Cannot reproduce... I ran with python train_sampling_multi_gpu.py --gpu 0,1 --dataset ogbn-papers100M --data-device uva and it works well. Can you change the following two lines

        train_nfeat = dgl.contrib.UnifiedTensor(train_nfeat, device=device)
        train_labels = dgl.contrib.UnifiedTensor(train_labels, device=device)

to

        cudart = th.cuda.cudart()
        cudart.cudaHostRegister(train_nfeat.data_ptr(),
            train_nfeat.numel() * train_nfeat.element_size(), 0)
        cudart.cudaHostRegister(train_labels.data_ptr(),
            train_labels.numel() * train_labels.element_size(), 0)

Though it will be a bit slower, but can help us figure out whether the error is caused by DGL or the OS.

Hello, after I replace the code, there is no error. So it seems that there is something wrong in DGL. By the way, when I execute on v100, there is no error, which made me very confused.

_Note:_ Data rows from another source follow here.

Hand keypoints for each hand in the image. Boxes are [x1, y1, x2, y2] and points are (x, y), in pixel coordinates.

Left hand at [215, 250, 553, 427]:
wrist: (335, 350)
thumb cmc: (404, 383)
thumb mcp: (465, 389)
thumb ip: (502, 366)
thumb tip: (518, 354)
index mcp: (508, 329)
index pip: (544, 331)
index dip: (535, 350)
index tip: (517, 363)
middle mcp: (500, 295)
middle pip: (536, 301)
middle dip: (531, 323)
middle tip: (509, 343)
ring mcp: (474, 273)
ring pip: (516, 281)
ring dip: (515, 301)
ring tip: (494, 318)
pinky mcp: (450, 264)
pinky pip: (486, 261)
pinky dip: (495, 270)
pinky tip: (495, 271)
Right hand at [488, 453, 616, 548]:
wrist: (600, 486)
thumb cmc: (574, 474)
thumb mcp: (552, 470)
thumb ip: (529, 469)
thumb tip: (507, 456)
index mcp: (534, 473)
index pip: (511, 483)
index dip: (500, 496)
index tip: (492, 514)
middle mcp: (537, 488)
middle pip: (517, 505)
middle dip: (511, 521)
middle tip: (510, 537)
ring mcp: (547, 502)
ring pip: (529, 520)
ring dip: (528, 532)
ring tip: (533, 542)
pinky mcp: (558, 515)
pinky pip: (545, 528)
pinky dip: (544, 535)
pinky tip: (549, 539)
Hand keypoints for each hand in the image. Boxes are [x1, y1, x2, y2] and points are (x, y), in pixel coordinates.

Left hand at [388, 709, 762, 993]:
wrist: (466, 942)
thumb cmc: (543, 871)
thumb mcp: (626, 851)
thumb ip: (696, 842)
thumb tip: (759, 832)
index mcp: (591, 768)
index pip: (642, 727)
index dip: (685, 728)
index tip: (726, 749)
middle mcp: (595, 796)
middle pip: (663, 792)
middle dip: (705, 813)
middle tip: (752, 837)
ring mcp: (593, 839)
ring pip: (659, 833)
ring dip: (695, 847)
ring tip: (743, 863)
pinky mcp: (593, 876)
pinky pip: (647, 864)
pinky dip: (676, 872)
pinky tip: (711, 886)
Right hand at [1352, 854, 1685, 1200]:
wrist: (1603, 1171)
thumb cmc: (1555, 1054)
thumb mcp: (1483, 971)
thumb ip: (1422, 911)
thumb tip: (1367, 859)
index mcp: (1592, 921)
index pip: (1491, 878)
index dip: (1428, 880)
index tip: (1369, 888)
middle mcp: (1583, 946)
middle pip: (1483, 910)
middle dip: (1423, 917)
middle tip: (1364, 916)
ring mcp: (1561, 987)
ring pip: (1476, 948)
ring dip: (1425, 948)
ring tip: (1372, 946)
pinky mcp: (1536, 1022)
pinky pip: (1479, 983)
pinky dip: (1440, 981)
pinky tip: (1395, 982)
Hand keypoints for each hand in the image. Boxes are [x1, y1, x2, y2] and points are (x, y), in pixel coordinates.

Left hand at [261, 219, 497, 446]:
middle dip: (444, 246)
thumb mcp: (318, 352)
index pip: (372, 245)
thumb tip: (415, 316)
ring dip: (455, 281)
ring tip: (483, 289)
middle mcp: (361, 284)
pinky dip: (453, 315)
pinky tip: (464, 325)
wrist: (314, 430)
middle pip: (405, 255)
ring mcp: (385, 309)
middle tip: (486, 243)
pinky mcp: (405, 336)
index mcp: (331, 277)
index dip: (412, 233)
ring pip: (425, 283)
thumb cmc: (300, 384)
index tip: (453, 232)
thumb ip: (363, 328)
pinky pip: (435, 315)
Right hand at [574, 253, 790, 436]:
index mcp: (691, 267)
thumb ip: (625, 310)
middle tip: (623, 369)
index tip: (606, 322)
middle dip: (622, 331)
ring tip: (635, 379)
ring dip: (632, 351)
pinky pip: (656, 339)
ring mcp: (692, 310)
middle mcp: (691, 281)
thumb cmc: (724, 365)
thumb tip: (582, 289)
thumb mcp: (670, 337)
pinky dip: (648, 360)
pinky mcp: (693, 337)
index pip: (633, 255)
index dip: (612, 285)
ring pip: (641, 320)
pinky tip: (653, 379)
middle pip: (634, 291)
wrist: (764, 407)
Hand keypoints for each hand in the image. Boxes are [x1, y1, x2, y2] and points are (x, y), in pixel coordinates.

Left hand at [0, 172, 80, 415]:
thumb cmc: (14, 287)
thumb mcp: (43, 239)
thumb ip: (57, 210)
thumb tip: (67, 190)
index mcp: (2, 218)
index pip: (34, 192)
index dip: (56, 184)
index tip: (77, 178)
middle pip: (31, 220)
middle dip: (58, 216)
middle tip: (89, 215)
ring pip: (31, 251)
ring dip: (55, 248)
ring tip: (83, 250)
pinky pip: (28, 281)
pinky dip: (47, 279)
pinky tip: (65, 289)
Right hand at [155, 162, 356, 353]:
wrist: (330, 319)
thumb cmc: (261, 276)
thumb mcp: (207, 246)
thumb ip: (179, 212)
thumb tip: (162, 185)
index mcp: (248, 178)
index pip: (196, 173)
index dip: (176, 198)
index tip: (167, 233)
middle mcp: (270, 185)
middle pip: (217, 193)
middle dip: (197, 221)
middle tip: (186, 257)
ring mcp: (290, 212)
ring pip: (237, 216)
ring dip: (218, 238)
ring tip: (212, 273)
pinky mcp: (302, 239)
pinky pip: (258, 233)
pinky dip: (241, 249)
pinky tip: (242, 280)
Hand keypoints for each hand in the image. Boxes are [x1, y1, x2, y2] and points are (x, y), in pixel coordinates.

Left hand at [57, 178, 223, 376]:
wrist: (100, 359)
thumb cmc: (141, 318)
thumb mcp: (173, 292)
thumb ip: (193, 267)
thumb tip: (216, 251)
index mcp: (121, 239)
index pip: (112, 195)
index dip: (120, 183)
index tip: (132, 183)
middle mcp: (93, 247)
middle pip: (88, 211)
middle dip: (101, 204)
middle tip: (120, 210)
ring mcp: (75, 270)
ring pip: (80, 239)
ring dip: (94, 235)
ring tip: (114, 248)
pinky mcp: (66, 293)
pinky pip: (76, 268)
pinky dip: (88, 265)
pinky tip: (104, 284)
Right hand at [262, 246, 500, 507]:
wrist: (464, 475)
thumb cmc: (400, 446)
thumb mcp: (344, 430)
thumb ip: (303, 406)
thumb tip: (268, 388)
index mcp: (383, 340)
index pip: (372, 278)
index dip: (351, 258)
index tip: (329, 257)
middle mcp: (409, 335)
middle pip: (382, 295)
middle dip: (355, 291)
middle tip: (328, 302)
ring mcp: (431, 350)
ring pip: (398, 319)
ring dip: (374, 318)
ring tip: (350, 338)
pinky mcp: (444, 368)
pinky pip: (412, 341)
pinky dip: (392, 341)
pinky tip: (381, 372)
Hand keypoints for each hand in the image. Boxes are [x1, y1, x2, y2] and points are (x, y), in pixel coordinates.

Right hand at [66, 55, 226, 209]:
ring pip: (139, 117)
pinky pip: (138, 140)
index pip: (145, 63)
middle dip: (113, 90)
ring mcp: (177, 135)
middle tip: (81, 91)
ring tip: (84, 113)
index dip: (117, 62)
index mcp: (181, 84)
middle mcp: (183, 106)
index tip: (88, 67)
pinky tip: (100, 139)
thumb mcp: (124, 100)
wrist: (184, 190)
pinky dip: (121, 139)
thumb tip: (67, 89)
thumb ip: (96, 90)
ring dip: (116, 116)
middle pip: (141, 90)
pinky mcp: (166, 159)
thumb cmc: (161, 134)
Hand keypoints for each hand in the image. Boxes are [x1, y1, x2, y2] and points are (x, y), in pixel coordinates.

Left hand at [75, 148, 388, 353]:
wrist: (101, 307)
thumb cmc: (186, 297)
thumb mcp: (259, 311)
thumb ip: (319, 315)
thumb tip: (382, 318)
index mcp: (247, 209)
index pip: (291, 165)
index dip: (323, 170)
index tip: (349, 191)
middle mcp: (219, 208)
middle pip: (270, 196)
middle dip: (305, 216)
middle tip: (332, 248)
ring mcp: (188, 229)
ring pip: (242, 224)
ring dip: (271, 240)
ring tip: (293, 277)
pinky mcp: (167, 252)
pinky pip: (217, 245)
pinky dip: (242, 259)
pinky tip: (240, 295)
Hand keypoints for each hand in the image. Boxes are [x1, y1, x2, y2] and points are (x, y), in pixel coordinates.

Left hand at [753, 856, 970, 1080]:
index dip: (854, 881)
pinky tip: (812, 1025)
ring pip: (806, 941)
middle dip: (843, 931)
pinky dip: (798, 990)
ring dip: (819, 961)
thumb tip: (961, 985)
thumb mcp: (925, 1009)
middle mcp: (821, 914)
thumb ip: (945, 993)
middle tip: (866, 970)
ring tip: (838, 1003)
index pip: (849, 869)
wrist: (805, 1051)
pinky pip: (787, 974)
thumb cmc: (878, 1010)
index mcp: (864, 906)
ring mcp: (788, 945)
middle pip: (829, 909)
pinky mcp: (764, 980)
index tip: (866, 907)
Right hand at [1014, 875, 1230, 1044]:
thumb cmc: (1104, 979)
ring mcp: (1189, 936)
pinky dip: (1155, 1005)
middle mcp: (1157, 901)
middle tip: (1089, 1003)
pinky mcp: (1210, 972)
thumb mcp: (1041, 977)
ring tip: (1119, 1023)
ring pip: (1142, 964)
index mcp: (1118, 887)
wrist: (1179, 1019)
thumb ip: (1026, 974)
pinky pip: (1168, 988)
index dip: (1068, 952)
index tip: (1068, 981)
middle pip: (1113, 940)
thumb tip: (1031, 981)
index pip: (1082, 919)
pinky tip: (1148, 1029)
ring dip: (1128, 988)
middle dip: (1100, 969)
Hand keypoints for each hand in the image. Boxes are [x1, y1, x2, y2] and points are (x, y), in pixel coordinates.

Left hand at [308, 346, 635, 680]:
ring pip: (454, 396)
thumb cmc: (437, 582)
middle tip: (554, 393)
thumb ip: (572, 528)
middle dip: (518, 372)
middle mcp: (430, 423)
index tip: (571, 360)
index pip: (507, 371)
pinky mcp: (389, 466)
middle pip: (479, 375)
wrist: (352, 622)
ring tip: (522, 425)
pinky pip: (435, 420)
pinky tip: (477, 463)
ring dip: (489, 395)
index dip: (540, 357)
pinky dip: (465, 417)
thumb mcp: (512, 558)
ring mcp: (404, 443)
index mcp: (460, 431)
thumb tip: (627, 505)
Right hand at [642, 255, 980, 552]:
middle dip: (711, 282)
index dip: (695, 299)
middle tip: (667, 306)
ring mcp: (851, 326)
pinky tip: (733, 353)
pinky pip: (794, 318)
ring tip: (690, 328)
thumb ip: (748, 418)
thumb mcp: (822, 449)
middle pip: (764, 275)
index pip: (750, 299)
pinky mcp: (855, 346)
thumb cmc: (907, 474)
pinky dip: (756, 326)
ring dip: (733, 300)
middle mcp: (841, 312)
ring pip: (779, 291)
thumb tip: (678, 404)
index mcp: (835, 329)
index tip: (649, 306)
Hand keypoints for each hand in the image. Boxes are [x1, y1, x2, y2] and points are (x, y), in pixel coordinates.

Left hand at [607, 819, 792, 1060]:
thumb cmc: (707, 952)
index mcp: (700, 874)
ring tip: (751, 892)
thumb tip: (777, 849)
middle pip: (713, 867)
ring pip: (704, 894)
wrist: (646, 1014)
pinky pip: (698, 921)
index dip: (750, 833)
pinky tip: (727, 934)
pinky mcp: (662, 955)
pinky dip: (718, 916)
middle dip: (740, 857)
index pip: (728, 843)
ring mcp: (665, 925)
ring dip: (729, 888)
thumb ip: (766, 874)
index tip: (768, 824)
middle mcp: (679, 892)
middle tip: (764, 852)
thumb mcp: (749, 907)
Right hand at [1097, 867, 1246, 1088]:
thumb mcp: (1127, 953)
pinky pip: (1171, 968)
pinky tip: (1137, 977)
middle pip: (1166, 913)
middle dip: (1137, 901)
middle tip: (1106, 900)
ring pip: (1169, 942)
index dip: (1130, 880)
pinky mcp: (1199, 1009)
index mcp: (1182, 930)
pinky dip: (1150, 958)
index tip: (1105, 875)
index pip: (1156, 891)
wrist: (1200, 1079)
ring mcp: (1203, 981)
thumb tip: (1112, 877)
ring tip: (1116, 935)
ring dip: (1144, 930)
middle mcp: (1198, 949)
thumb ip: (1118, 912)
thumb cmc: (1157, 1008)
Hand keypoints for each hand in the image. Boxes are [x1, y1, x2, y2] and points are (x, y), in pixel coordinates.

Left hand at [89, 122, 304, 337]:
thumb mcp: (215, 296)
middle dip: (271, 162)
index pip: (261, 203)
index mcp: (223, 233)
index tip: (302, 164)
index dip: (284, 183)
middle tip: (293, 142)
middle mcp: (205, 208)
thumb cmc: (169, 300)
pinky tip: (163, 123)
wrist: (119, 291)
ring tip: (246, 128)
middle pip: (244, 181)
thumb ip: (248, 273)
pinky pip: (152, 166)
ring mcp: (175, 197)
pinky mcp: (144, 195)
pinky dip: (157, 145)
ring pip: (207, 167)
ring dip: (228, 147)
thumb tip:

yaox12 commented 2 years ago

Do you have ideas on this issue? @nv-dlasalle @davidmin7

zqj2333 commented 2 years ago

Cannot reproduce... I ran with python train_sampling_multi_gpu.py --gpu 0,1 --dataset ogbn-papers100M --data-device uva and it works well. Can you change the following two lines

        train_nfeat = dgl.contrib.UnifiedTensor(train_nfeat, device=device)
        train_labels = dgl.contrib.UnifiedTensor(train_labels, device=device)

to

        cudart = th.cuda.cudart()
        cudart.cudaHostRegister(train_nfeat.data_ptr(),
            train_nfeat.numel() * train_nfeat.element_size(), 0)
        cudart.cudaHostRegister(train_labels.data_ptr(),
            train_labels.numel() * train_labels.element_size(), 0)

Though it will be a bit slower, but can help us figure out whether the error is caused by DGL or the OS.

Hello~Could you give me a docker that is able to run python train_sampling_multi_gpu.py --gpu 0,1 --dataset ogbn-papers100M --data-device uva on a100?